SELECTED EXTRACT:

• • •

12.5A Stratospheric Polar Vortex Splits and Displacements in the High-Top CMIP5 Models

Wednesday, 17 June 2015: 4:30 PM
Meridian Ballroom (The Commons Hotel)
William Seviour, Johns Hopkins University, Baltimore, MD; and L. J. Gray

A robust link has been identified between stratospheric sudden warming (SSW) events and surface weather patterns during the two months following them. However, recent studies have come to conflicting conclusions about the relative surface impacts of the two major types of SSW; polar vortex splits and displacements. This uncertainty partly arises because of the relatively few SSW events in the observational record, particularly when subdivided into splits and displacements.

Motivated by these issues, we perform the first multi-model analysis of vortex splits and displacements using historical simulations from 13 stratosphere-resolving models in the fifth Coupled Model Intercomparison Project (CMIP5). The two-dimensional vortex state is quantified using the centroid and aspect ratio moment diagnostics. A wide range of biases are found in the 'most likely' state of the vortex, and these are strongly correlated with biases in the frequency of vortex splits and displacements. This suggests that an improvement in the simulated average state of the vortex leads to an improvement in the representation of extremes. In agreement with observational results, almost all models show vortex splits to be barotropic and displacements to be baroclinic. This is consistent with resonance of the barotropic mode being the dominant mechanism behind vortex splits. The surface annular mode response to vortex splits and displacements is found to be similar, but there are also consistent differences in the surface response which do not project onto the annular mode. We discuss possible mechanisms which may lead to these differences.

• • •

DATASET RECORDS:
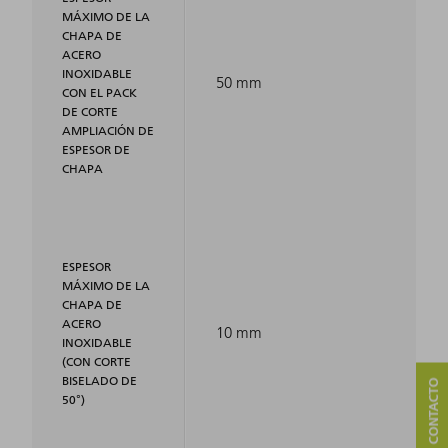
MÁXIMO DE LA
CHAPA DE
ACERO
INOXIDABLE
50 mm
CON EL PACK
DE CORTE
AMPLIACIÓN DE
ESPESOR DE
CHAPA
ESPESOR
MÁXIMO DE LA
CHAPA DE
ACERO
10 mm
INOXIDABLE
(CON CORTE
BISELADO DE
50°)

• • •

DIRECTIONS:
1. Answer these about the abstract on polar vortex splits:
(a) On what day and at what time was the talk given?
(b) How many stratosphere-resolving models supplied the historical simulations?
(c) Which type of event do almost all models show to be baroclinic?
2. Reproduce the stretch of the abstract on polar vortex splits from "12.5A Stratospheric Polar" through "(The Commons Hotel)".

RESPONSES PER TASK:
1.
(a) Wednesday, 17 June 2015, at 4:30 PM
(b) 13
(c) Vortex displacements

2.
12.5A Stratospheric Polar Vortex Splits and Displacements in the High-Top CMIP5 Models

Wednesday, 17 June 2015: 4:30 PM
Meridian Ballroom (The Commons Hotel)